(Saved data entries)

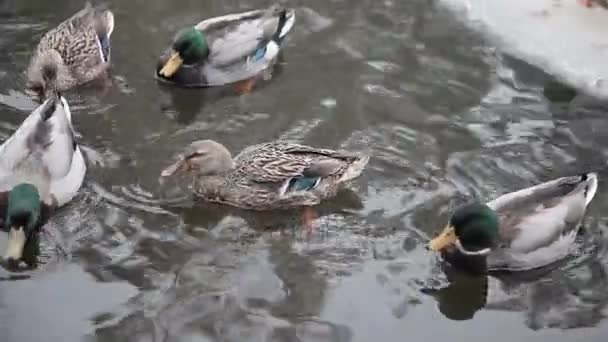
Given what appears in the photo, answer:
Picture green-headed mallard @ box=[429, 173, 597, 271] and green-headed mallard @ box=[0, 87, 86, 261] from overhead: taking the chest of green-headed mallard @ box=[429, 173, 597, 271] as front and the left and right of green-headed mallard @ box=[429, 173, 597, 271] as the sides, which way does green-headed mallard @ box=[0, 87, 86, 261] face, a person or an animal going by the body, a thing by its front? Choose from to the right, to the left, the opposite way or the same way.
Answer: to the left

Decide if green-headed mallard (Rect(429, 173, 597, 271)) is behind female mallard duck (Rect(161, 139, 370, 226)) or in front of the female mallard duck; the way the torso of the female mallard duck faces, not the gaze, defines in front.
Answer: behind

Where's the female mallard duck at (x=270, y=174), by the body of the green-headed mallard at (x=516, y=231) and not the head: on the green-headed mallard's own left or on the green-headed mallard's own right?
on the green-headed mallard's own right

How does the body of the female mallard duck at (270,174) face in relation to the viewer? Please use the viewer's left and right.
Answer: facing to the left of the viewer

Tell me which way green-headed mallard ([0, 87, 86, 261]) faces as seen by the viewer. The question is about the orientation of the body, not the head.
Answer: toward the camera

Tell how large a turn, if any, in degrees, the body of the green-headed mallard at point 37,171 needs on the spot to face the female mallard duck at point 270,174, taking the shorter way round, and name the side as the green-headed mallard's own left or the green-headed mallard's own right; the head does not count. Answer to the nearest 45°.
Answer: approximately 90° to the green-headed mallard's own left

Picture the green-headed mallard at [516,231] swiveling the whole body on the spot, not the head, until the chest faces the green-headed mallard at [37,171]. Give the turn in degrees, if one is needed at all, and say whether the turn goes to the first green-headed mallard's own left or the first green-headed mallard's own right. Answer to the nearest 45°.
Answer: approximately 45° to the first green-headed mallard's own right

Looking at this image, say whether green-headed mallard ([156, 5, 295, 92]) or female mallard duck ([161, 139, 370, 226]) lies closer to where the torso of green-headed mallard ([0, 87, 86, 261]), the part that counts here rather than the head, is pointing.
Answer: the female mallard duck

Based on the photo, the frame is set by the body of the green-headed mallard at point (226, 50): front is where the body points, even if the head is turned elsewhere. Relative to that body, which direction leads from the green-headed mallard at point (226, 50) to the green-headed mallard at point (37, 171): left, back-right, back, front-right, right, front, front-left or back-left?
front

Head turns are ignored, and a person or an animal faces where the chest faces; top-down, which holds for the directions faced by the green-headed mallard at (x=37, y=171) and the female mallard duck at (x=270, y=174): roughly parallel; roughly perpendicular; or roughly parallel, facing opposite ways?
roughly perpendicular

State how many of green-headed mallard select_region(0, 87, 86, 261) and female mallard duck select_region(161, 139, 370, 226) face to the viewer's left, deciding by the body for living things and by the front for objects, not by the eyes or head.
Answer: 1

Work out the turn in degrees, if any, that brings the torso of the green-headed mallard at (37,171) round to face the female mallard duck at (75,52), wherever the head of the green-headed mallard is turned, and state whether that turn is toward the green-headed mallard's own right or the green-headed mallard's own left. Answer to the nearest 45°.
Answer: approximately 180°
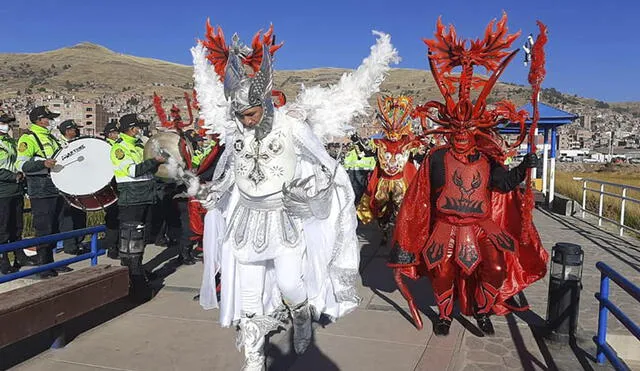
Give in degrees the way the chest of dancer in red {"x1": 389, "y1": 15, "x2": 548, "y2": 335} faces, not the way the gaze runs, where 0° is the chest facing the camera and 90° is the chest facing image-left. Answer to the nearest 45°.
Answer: approximately 0°

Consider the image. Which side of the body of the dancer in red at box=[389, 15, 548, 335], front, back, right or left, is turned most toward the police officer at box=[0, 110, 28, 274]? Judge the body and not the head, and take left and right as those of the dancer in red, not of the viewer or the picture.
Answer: right

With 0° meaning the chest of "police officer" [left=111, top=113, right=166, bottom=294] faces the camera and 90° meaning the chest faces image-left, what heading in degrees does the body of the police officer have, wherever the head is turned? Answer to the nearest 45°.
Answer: approximately 270°

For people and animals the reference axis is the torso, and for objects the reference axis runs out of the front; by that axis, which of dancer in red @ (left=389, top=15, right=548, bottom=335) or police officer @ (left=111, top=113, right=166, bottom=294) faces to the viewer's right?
the police officer

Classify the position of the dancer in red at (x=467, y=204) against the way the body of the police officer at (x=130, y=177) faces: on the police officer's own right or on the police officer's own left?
on the police officer's own right

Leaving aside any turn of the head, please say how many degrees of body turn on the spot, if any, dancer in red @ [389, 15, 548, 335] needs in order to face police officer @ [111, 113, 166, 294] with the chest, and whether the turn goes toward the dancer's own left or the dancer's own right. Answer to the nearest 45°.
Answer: approximately 90° to the dancer's own right

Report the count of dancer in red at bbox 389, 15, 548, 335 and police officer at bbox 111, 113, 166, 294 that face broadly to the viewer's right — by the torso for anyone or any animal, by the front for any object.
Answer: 1
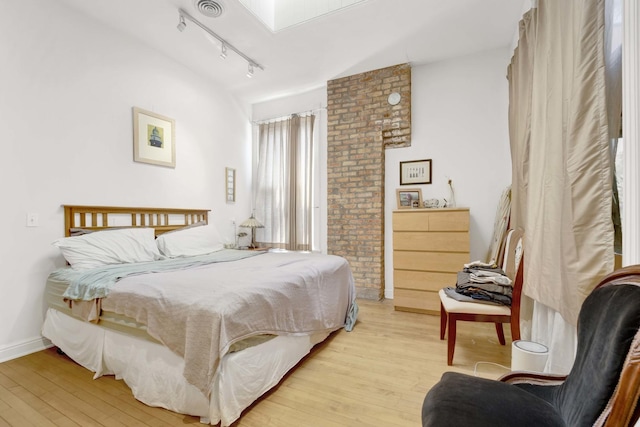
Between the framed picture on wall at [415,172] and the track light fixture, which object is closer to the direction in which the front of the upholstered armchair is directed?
the track light fixture

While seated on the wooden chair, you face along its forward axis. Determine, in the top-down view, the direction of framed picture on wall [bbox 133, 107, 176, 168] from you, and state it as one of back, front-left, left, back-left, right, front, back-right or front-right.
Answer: front-right

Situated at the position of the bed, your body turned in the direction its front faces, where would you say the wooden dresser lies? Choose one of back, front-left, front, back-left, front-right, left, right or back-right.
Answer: front-left

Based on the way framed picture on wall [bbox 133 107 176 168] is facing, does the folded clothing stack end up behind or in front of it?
in front

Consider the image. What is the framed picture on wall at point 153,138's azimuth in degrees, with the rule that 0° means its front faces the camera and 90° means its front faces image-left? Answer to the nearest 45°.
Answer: approximately 315°

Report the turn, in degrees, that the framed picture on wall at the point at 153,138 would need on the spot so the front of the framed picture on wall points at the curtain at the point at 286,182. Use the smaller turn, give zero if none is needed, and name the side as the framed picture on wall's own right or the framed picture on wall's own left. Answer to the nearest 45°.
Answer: approximately 45° to the framed picture on wall's own left

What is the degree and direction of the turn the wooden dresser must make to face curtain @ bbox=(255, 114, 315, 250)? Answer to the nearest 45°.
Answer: approximately 90° to its right

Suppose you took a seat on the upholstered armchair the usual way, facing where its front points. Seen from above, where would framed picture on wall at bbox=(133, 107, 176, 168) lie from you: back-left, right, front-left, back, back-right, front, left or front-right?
front-right

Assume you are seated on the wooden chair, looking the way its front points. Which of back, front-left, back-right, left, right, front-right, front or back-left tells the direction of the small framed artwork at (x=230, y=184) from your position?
front-right

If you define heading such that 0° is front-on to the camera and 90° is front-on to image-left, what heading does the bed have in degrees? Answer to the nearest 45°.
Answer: approximately 315°

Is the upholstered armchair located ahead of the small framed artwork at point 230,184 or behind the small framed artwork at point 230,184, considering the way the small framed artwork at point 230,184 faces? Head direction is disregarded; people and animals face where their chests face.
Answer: ahead

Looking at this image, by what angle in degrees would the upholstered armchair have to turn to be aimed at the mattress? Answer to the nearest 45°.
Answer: approximately 45° to its right

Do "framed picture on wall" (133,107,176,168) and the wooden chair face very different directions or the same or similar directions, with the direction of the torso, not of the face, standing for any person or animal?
very different directions
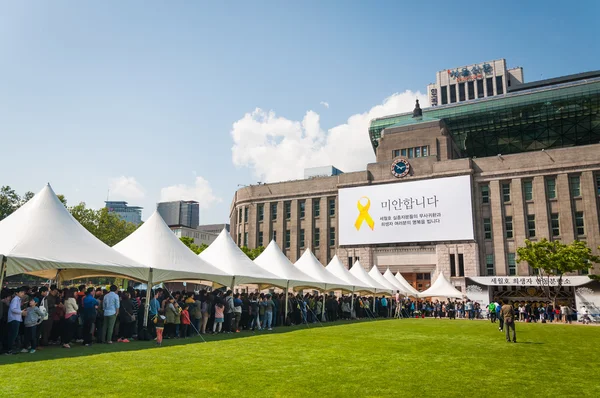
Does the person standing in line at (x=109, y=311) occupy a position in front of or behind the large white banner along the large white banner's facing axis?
in front

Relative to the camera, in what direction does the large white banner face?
facing the viewer and to the left of the viewer

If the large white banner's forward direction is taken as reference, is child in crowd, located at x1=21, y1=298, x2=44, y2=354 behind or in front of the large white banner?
in front

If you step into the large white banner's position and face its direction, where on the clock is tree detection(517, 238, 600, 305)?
The tree is roughly at 9 o'clock from the large white banner.

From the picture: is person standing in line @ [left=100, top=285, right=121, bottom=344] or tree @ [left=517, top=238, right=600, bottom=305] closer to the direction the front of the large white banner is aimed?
the person standing in line

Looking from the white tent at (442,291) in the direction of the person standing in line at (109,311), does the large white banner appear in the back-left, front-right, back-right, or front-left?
back-right

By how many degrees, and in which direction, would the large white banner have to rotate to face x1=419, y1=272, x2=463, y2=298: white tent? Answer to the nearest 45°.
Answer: approximately 45° to its left

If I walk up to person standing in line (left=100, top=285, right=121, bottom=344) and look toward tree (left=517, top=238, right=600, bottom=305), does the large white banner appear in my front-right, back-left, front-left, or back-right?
front-left

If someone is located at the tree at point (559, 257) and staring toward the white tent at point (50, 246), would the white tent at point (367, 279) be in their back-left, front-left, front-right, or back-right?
front-right

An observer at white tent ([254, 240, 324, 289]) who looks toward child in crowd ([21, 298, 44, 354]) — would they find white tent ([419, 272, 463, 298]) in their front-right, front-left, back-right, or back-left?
back-left

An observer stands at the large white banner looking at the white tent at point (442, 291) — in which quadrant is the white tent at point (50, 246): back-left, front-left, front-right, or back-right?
front-right
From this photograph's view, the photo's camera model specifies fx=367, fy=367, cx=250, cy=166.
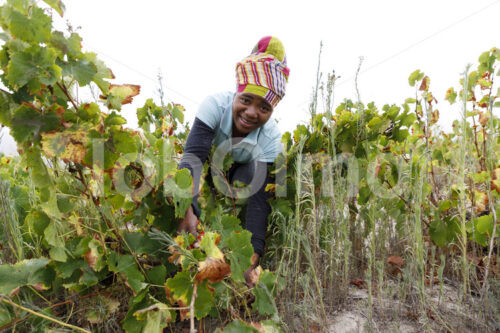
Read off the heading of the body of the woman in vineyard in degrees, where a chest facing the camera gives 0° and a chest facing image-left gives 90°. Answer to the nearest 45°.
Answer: approximately 0°
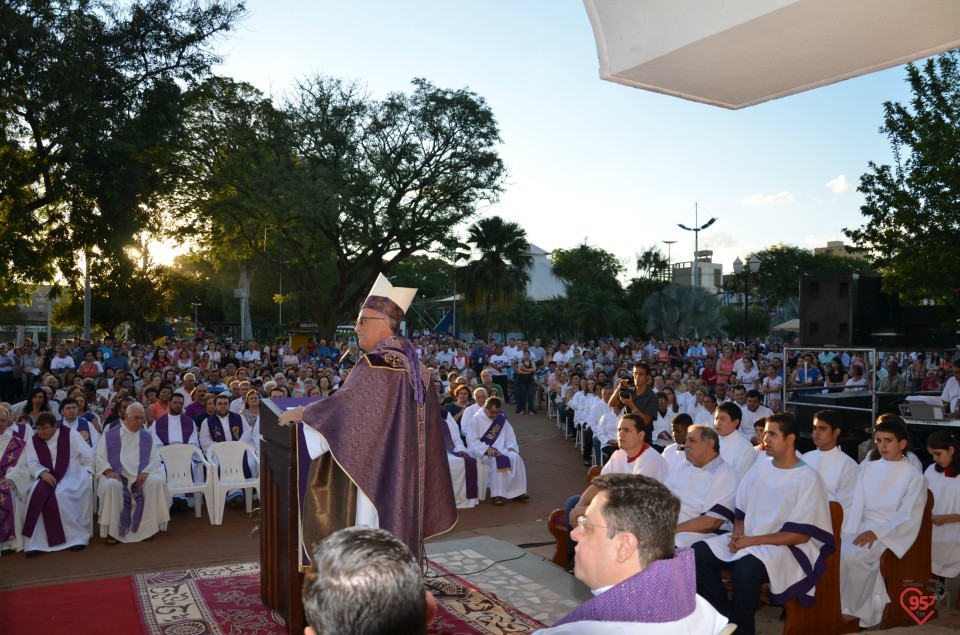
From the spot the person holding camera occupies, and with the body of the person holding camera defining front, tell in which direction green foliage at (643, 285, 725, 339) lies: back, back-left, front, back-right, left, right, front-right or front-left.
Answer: back-right

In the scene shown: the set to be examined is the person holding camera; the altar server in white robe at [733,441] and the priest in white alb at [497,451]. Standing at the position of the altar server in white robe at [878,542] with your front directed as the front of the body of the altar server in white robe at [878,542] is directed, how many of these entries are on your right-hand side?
3

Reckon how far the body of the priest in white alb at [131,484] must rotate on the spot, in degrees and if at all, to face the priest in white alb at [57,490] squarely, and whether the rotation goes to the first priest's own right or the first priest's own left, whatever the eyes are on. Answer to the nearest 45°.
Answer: approximately 90° to the first priest's own right

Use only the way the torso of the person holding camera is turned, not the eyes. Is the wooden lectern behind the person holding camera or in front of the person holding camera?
in front

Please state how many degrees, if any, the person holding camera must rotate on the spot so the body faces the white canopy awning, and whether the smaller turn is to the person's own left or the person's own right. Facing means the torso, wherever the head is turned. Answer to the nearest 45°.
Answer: approximately 45° to the person's own left

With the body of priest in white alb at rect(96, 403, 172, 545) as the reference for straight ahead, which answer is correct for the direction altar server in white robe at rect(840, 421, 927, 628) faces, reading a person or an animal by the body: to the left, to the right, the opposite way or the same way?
to the right

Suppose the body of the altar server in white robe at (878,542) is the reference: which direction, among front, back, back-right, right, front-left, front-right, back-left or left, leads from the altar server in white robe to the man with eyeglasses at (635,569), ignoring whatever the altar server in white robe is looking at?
front-left

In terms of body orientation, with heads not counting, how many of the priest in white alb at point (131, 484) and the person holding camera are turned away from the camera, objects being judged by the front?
0

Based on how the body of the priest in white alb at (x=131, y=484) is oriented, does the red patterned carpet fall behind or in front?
in front

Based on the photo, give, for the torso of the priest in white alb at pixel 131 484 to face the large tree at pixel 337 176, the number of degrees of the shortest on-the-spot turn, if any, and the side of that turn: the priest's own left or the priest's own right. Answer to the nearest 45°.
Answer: approximately 180°

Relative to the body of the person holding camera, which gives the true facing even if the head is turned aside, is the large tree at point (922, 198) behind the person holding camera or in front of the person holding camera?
behind

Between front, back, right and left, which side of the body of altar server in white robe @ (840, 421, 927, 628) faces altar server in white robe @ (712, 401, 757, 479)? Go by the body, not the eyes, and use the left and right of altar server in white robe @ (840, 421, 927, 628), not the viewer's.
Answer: right

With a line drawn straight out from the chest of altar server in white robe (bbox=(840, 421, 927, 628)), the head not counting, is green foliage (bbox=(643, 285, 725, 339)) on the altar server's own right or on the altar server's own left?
on the altar server's own right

The problem - Give back exactly the lines from the line containing "With the body of priest" to the end of the entries, and no other lines.

Response to the task -
With the body of priest in white alb at rect(96, 403, 172, 545) as the reference for straight ahead, which answer is correct for the direction altar server in white robe at rect(840, 421, 927, 628) faces, reading a person or an animal by the body: to the left, to the right, the opposite way or the same way?
to the right

Suppose the body of the altar server in white robe at (878,542) is the reference: which direction, among front, back, back-right, right, front-left, front-right, back-left or left, leads from the altar server in white robe to the man with eyeglasses at (635,569), ignoring whatever the altar server in white robe is looking at?
front-left

In terms of body orientation, with heads not counting, how many of the priest in white alb at point (131, 484) and the person holding camera are turned away from the camera, objects being judged by the front?
0

Based on how the body of the priest in white alb at (x=131, y=484) is oriented, does the red patterned carpet fall behind or in front?
in front

Based on the photo, give, for the torso of the priest in white alb at pixel 131 484 to face the large tree at pixel 337 176, the number of degrees of the shortest on-the-spot turn, if any, and the side of that turn: the priest's own left or the priest's own right. Answer to the nearest 45°.
Answer: approximately 180°

Relative to the body of the person holding camera, which gives the true facing even if the head is turned aside, is the large tree at point (922, 198) behind the person holding camera or in front of the person holding camera?
behind

Between front, back, right and left, which side of the body of altar server in white robe @ (840, 421, 927, 628) faces altar server in white robe @ (712, 401, 757, 479)? Go by the body, not the eyes, and use the left and right of altar server in white robe @ (840, 421, 927, 628), not the viewer's.
Answer: right

With a line drawn straight out from the chest of altar server in white robe (bbox=(840, 421, 927, 628)), the head not counting, is green foliage (bbox=(643, 285, 725, 339)) on the altar server's own right or on the altar server's own left?
on the altar server's own right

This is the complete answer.